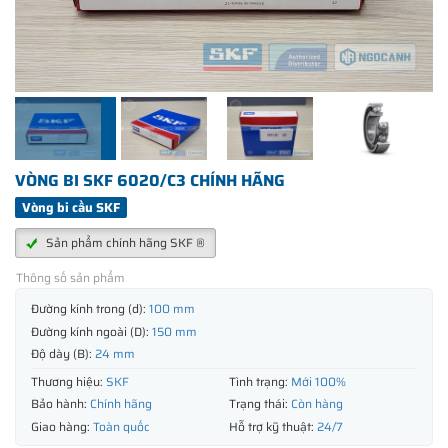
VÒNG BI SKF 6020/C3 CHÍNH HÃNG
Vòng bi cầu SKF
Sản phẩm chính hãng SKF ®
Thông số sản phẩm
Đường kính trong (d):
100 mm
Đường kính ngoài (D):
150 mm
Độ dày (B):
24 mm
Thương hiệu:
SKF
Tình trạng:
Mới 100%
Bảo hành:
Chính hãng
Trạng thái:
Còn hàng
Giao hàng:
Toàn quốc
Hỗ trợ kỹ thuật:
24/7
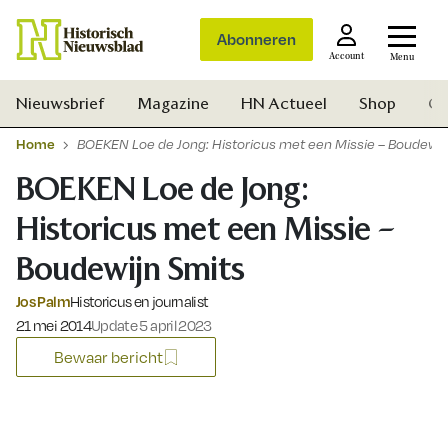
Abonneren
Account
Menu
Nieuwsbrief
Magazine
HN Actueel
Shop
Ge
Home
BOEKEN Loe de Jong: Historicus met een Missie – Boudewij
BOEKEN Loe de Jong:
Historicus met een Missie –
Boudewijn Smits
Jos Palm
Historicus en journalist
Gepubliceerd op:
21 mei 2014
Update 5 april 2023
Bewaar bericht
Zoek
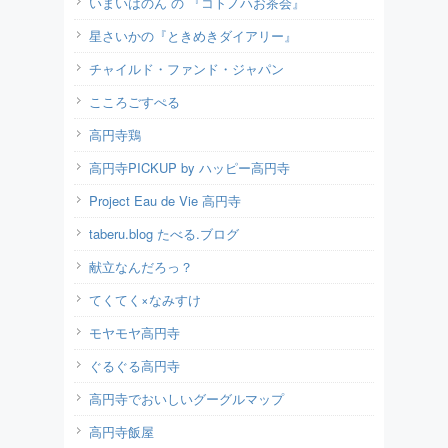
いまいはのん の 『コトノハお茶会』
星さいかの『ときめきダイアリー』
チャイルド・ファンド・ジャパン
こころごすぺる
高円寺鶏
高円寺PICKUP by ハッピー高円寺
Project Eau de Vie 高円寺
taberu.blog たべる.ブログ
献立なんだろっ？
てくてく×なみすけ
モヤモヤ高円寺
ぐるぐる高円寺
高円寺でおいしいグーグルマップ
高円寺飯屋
━━━━
▶ **Exercise**
For the entries shown above, tally every line containing the word "phẩm". Report the tally and nothing else.

▶ **Solution**
2